Project rules — create <project_rules_dir>/rules.md (default .agent/rules.md) for instructions specific to the current repo:

# Project rules
- This is a FastAPI app. Use pytest-asyncio for async tests.
- Follow the existing service pattern in app/services/.

Project drop-ins — place .md files in <project_rules_dir>/rules.d/ for per-contributor or per-machine additions. Add rules.d/ to .gitignore if you don't want them committed, or commit them for shared team overrides.

Run aar init to create the skeleton files and directories. The init command pre-installs default agent rules at ~/.aar/rules.md and a multi-provider reference config at ~/.aar/config.example.json. Edit the rules file to add your own global preferences, or use the example config as a starting point for new provider profiles.

Override — if you pass system_prompt explicitly to AgentConfig, the auto-assembly is skipped entirely and your string is used as-is.

Configurable project rules directory

The project rules directory defaults to .agent. Change it with project_rules_dir so the agent reads <project_rules_dir>/rules.md instead of .agent/rules.md:

Via config file:

{
  "project_rules_dir": ".config/aar"
}

Via AgentConfig in code:

config = AgentConfig(project_rules_dir=".config/aar")

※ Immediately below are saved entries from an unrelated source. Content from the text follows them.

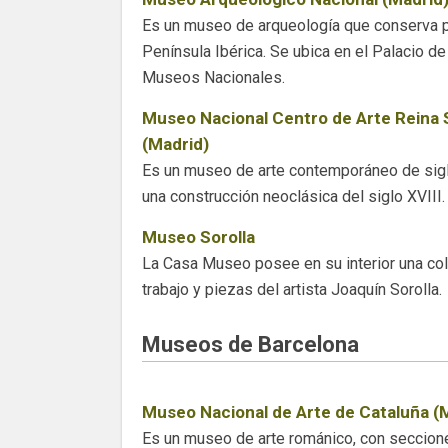
Es un museo de arqueología que conserva p
Península Ibérica. Se ubica en el Palacio de
Museos Nacionales.
Museo Nacional Centro de Arte Reina 
(Madrid)
Es un museo de arte contemporáneo de sigl
una construcción neoclásica del siglo XVII
Museo Sorolla
La Casa Museo posee en su interior una col
trabajo y piezas del artista Joaquín Sorolla.
Museos de Barcelona
Museo Nacional de Arte de Cataluña 
Es un museo de arte románico, con seccion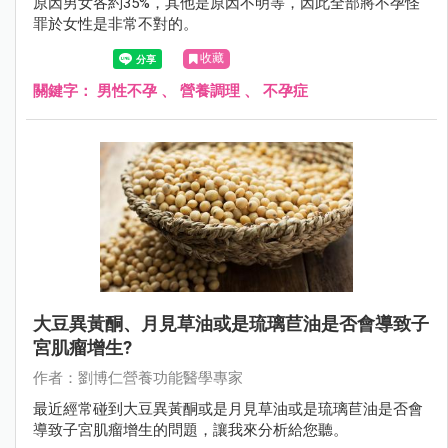
原因男女各約35%，其他是原因不明等，因此全部將不孕怪
罪於女性是非常不對的。
收藏
關鍵字：
男性不孕
、
營養調理
、
不孕症
大豆異黃酮、月見草油或是琉璃苣油是否會導致子
宮肌瘤增生?
作者：劉博仁營養功能醫學專家
最近經常碰到大豆異黃酮或是月見草油或是琉璃苣油是否會
導致子宮肌瘤增生的問題，讓我來分析給您聽。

This only affects where project rules are loaded from. The session_dir is configured independently.

TUI theme and layout

The tui section controls the TUI's visual appearance and section visibility. See Themes & Layout for full details.

Via config file:

{
  "tui": {
    "theme": "default",
    "layout": {
      "reasoning": { "visible": false },
      "token_usage": { "visible": false }
    }
  }
}

Via CLI flag (theme and mode):

aar tui --theme decker
aar tui -t contrast
aar tui --fixed                 # full-screen mode with fixed bars, scrollable body, mouse support
aar tui --fixed --theme decker  # fixed mode with a specific theme

Fixed mode includes keyboard shortcuts: Ctrl+S (send), Ctrl+X (cancel agent), Ctrl+T (cycle theme), Ctrl+K (toggle thinking), Ctrl+L (clear), Ctrl+G (log viewer), Ctrl+Q (quit), Ctrl+Up/Down (input history), Page Up/Down (scroll). Enter adds a new line; Ctrl+S submits. See Themes & Layout for the full reference.

At runtime (inside the TUI):

/theme              # list available themes
/theme decker       # switch theme
/theme next         # cycle themes

Built-in themes: default, contrast, decker, sleek. Custom themes go in ~/.aar/themes/<name>.json — run aar init to get a template and JSON schema.